Tara Kay Race is een faculteitslid aan de UPMC Shadyside School of Nursing in Pittsburgh, Pennsylvania.

Geselecteerde referenties

Cei M, Bartolomei C, Mumoli N. In-hospital mortaliteit en morbiditeit van oudere medische patiënten kan worden voorspeld bij opname door de Modified Early Warning Score: een prospectieve studie. Int J Clin Pract. 2009;63(4):591-5.

Duncan KD, McMullan C, Mills BM. Early Warning systems: the next level of rapid response. Nursing. 2012;42(2):39-44.

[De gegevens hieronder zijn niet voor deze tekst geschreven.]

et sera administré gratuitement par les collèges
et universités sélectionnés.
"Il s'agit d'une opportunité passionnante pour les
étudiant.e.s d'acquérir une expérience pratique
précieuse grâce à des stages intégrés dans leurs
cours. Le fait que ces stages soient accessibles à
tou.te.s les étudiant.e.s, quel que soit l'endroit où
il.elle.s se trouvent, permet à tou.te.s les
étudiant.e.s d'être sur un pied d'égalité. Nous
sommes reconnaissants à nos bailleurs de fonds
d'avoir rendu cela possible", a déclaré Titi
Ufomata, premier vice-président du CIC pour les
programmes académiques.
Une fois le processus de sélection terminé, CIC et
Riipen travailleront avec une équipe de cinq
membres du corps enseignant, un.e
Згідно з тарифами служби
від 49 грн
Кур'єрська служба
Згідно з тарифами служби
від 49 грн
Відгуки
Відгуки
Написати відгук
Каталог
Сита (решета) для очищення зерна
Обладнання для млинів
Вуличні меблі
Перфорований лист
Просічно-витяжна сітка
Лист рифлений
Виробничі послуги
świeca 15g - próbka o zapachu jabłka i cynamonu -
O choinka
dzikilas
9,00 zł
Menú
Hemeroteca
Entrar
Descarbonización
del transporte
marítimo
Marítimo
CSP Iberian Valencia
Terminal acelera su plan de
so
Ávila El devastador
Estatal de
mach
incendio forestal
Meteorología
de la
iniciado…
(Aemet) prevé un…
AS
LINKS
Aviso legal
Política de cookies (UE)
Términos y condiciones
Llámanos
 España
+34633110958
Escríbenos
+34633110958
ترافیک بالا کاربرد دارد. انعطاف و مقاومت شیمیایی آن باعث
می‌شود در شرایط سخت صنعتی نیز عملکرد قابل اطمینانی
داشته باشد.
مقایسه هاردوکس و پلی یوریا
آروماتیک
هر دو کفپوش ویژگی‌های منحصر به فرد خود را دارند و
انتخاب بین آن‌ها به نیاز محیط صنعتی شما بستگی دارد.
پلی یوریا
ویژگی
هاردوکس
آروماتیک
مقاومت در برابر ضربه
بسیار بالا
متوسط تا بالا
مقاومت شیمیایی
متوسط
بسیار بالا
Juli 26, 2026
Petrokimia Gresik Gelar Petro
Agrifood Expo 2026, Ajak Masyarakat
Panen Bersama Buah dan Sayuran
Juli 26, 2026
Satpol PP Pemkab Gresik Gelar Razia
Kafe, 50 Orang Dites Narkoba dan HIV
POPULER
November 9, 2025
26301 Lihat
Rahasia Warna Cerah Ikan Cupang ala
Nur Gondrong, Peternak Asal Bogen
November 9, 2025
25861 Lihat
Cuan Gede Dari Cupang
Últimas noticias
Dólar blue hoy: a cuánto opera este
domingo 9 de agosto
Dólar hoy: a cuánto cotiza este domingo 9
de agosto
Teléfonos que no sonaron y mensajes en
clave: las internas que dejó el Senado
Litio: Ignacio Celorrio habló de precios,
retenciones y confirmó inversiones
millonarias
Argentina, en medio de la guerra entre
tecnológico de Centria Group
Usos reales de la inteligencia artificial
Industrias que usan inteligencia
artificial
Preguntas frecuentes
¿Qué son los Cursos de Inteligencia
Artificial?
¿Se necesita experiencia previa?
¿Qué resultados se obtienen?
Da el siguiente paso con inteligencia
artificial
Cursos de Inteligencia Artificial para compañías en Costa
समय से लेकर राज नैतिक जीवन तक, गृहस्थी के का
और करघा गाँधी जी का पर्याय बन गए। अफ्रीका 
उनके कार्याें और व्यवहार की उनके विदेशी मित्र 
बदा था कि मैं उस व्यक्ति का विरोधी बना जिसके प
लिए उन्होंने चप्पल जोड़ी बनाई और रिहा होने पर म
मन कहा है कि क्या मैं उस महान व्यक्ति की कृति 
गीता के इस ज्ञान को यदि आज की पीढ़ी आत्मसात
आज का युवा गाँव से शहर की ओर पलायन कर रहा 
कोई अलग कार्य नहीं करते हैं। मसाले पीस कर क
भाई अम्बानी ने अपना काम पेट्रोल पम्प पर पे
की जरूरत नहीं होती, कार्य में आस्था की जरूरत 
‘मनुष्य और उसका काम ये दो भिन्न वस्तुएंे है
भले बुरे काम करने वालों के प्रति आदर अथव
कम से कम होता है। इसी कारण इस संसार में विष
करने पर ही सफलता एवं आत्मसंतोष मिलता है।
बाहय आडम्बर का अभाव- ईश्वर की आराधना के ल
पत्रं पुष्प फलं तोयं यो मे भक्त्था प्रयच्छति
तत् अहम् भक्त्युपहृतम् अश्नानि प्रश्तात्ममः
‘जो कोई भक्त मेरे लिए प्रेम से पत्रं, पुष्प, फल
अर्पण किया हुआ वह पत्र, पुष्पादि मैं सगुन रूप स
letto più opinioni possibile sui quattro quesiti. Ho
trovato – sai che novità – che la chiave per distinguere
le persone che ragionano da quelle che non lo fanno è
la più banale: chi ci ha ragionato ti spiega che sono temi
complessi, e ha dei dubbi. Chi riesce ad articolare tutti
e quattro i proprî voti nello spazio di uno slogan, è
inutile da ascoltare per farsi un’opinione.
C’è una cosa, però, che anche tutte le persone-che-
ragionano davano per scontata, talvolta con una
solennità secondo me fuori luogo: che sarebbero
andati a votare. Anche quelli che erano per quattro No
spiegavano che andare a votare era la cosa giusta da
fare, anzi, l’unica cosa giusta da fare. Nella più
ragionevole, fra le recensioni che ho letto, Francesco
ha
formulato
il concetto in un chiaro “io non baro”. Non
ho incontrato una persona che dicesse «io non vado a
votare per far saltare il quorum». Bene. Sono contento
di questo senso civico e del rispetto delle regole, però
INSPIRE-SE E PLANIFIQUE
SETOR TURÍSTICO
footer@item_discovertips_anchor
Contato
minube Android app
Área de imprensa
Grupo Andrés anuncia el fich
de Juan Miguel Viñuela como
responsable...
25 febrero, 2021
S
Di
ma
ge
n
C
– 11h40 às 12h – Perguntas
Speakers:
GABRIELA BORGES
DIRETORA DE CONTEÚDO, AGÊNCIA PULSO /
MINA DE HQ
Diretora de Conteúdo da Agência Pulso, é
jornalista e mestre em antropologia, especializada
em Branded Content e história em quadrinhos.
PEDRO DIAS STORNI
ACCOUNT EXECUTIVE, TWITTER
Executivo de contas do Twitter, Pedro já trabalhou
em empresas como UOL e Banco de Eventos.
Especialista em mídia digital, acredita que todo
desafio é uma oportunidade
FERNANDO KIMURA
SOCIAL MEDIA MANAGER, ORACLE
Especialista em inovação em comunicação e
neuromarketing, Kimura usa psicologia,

Gardner-Thorpe J, Love N, Wrightson J, et al. The value of modified early warning score (MEWS) in surgical in-patients: a prospective observational study. Ann R Coll Surg Engl. 2006;88(6):571-5.

Mapp ID, Davis LL, Krowchuk H. Prevention of unplanned intensive care unit admissions and hospital mortality by early warning systems. Dimens Crit Care Nurs. 2013;32(6):300-9.

Moon A, Cosgrove JF, Lea D, et al. An eight year audit before and after the implementation of modified early warning score (MEWS) charts, of patients admitted to a tertiary referral intensive care unit after CPR. Reanimatie. 2011;82(2):150-4.

Scott RD. The direct medical costs of health care associated infections in U.S. hospitals and the benefits of prevention. Centers for Disease Control and Prevention, maart 2009. cdc.gov/HAI/pdfs/hai/Scott_CostPaper.pdf.

Geef een antwoord

Het e-mailadres wordt niet gepubliceerd.